その揺らぎを見つめていると、胸の奥に残る熱がそっと灯った気がした。
思い出すのは、あの夜のこと。
*
村に届いた学院からの特待生試験の招待状。
そこに差出人の名はなかった。
けれど、そこにはこう書かれていた。
「ルミナリア王立聖学院で学べば、きっとこの土地を豊かにする方法が見つかるだろう。」
その言葉を思い出すたび、胸が少し熱くなる。
あの夜、森で暴走した私を助けてくれた神さま。
まるであの人が言っているかのように聞こえた。
村を救いたい。
私に、それができるのかもしれない。
その思いだけで、私は夢中で魔導書のページをめくり続けた。
眠るのも忘れて、何度も何度も。
そして今、ここに立っている。
*
学院の門前の広場には、新入生たちが集まっていた。
「ねぇ、あなたも新入生?」
振り向くと、赤みの強い茶色の髪を高く結んだポニーテールがふわりと揺れた。
「私はミア・カルディナ!あなたは?」
「……フィーナ・セレスです。

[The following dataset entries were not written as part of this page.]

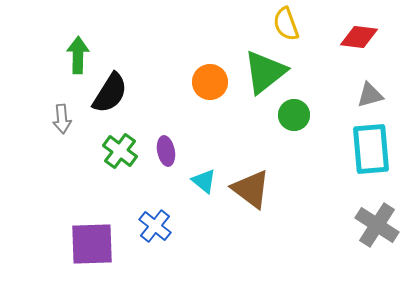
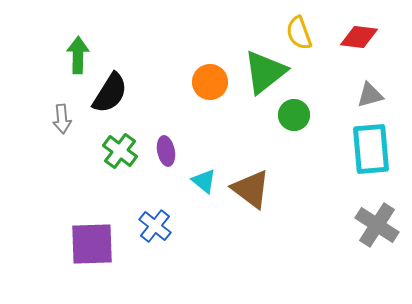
yellow semicircle: moved 13 px right, 9 px down
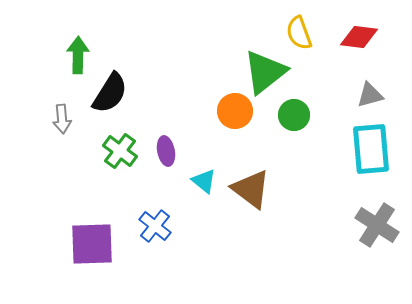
orange circle: moved 25 px right, 29 px down
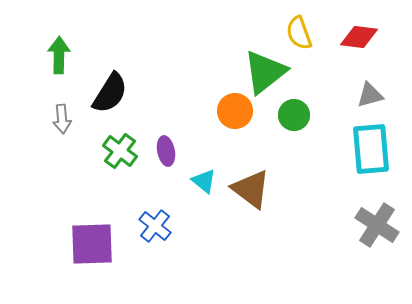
green arrow: moved 19 px left
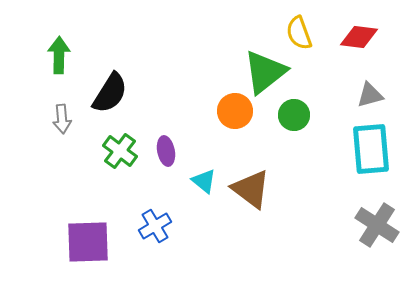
blue cross: rotated 20 degrees clockwise
purple square: moved 4 px left, 2 px up
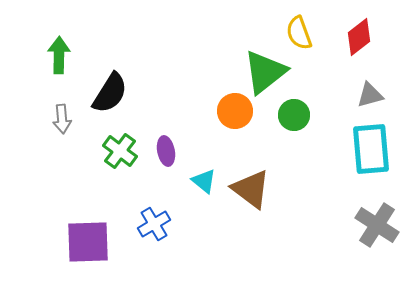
red diamond: rotated 45 degrees counterclockwise
blue cross: moved 1 px left, 2 px up
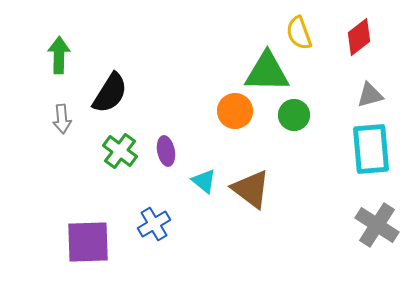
green triangle: moved 2 px right; rotated 39 degrees clockwise
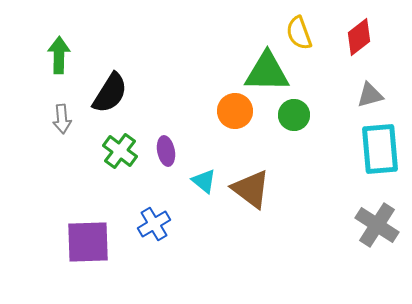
cyan rectangle: moved 9 px right
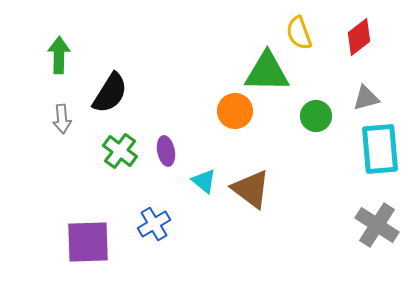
gray triangle: moved 4 px left, 3 px down
green circle: moved 22 px right, 1 px down
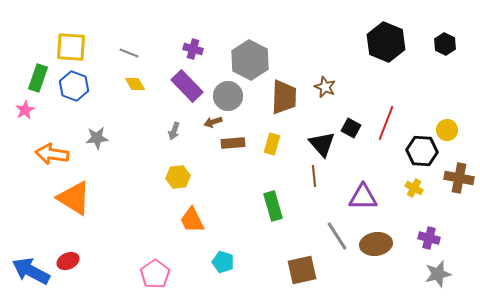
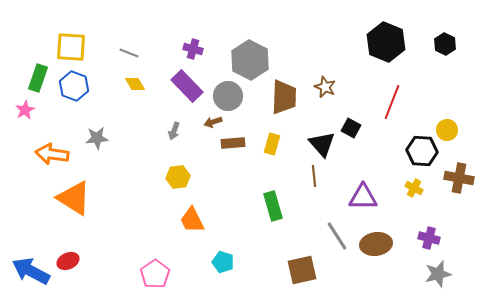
red line at (386, 123): moved 6 px right, 21 px up
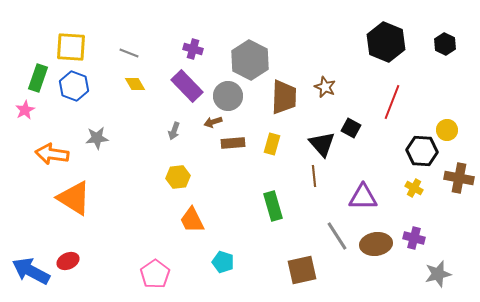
purple cross at (429, 238): moved 15 px left
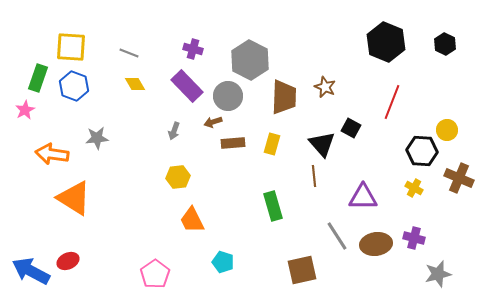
brown cross at (459, 178): rotated 12 degrees clockwise
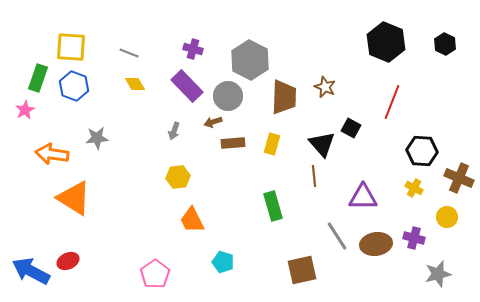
yellow circle at (447, 130): moved 87 px down
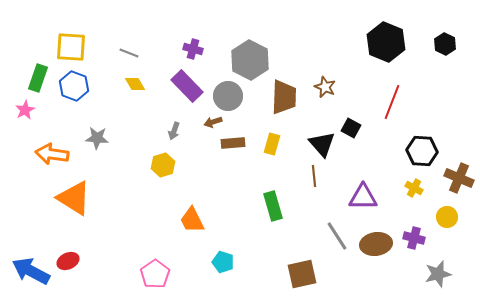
gray star at (97, 138): rotated 10 degrees clockwise
yellow hexagon at (178, 177): moved 15 px left, 12 px up; rotated 10 degrees counterclockwise
brown square at (302, 270): moved 4 px down
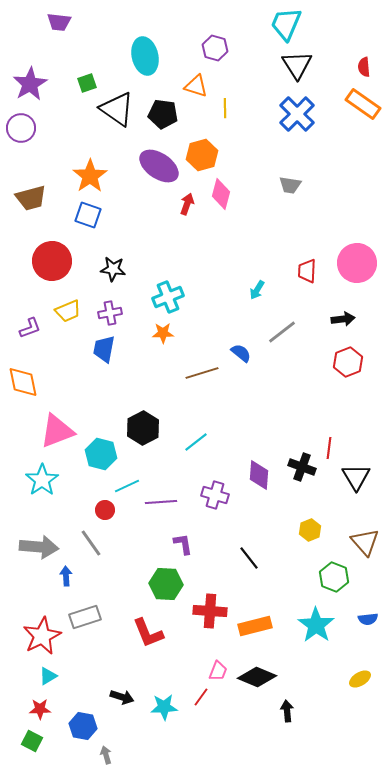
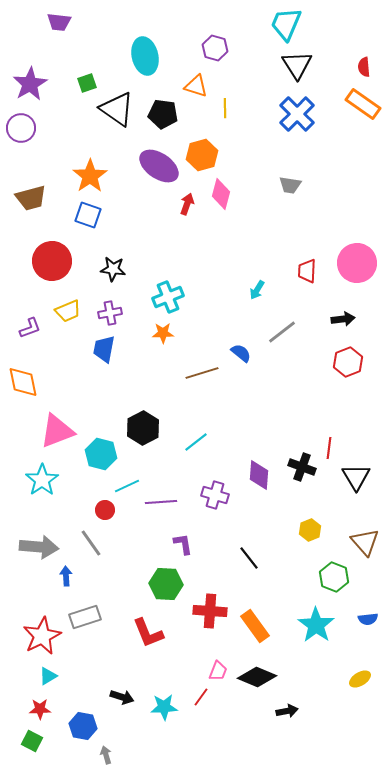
orange rectangle at (255, 626): rotated 68 degrees clockwise
black arrow at (287, 711): rotated 85 degrees clockwise
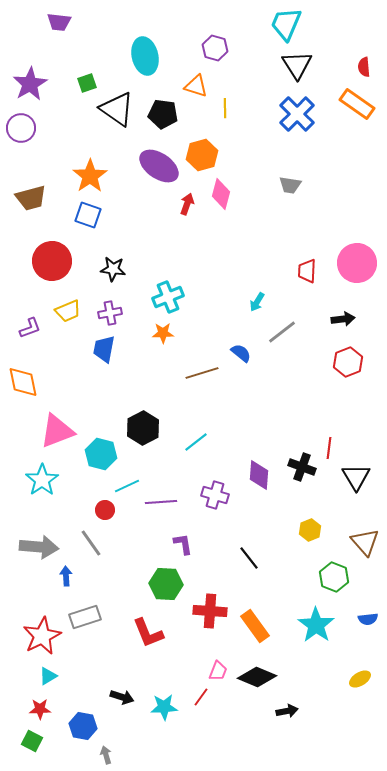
orange rectangle at (363, 104): moved 6 px left
cyan arrow at (257, 290): moved 12 px down
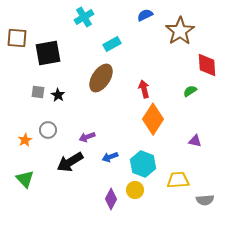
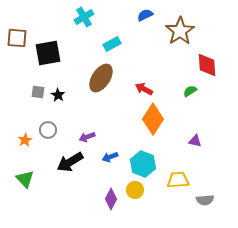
red arrow: rotated 48 degrees counterclockwise
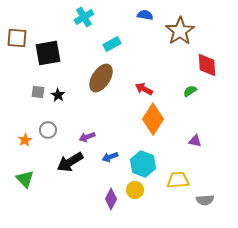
blue semicircle: rotated 35 degrees clockwise
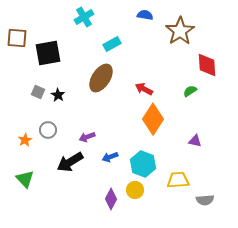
gray square: rotated 16 degrees clockwise
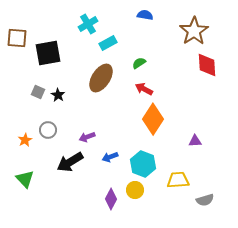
cyan cross: moved 4 px right, 7 px down
brown star: moved 14 px right
cyan rectangle: moved 4 px left, 1 px up
green semicircle: moved 51 px left, 28 px up
purple triangle: rotated 16 degrees counterclockwise
gray semicircle: rotated 12 degrees counterclockwise
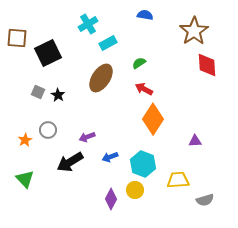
black square: rotated 16 degrees counterclockwise
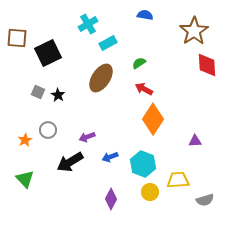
yellow circle: moved 15 px right, 2 px down
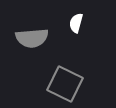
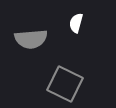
gray semicircle: moved 1 px left, 1 px down
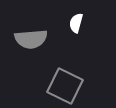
gray square: moved 2 px down
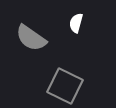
gray semicircle: moved 1 px up; rotated 40 degrees clockwise
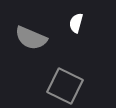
gray semicircle: rotated 12 degrees counterclockwise
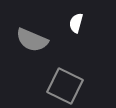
gray semicircle: moved 1 px right, 2 px down
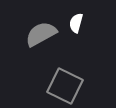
gray semicircle: moved 9 px right, 6 px up; rotated 128 degrees clockwise
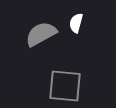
gray square: rotated 21 degrees counterclockwise
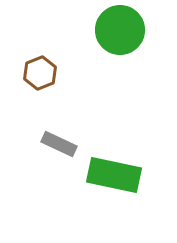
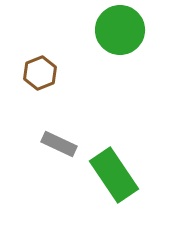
green rectangle: rotated 44 degrees clockwise
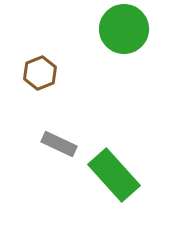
green circle: moved 4 px right, 1 px up
green rectangle: rotated 8 degrees counterclockwise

」
「フィーナね!よかった〜、話せる人がいて!私、さっきから緊張しっぱなしで!」
「えっと…カルディナって……貴族の、あの商家の?」
フィーナは恐る恐る尋ねる。
当然だ。シルヴァリアには貴族はいないからしきたりが分からない。
失礼があったら大変だ。
その言葉を聞いてミアは目を真ん丸に見開き、くすくすと笑った。
「うん。でも、この学院では身分なんて関係ないんだって。
貴族も平民も、みんな同じ生徒。だから仲良くしてよ!」
ミアはまたふわりと笑った。屈託のないその笑顔に、フィーナの肩の力がふっと抜けた。
「二人とも、入学式はそっちじゃないわ。」
背後から落ち着いた声がした。
「湖の方の聖堂が会場ですって。案内板を見てきたの。」
灰青の髪を整えた少女が、静かな瞳でこちらを見る。
「ありがとう!私はミア!こっちはフィーナ!」
ミアが軽やかに返事をする。
「ラナ・ヴェイル。……一緒に行きましょうか。」
三人は並んで歩き出す。
光に満ちた学院の回廊を進みながら、フィーナは胸の奥の鼓動を感じていた。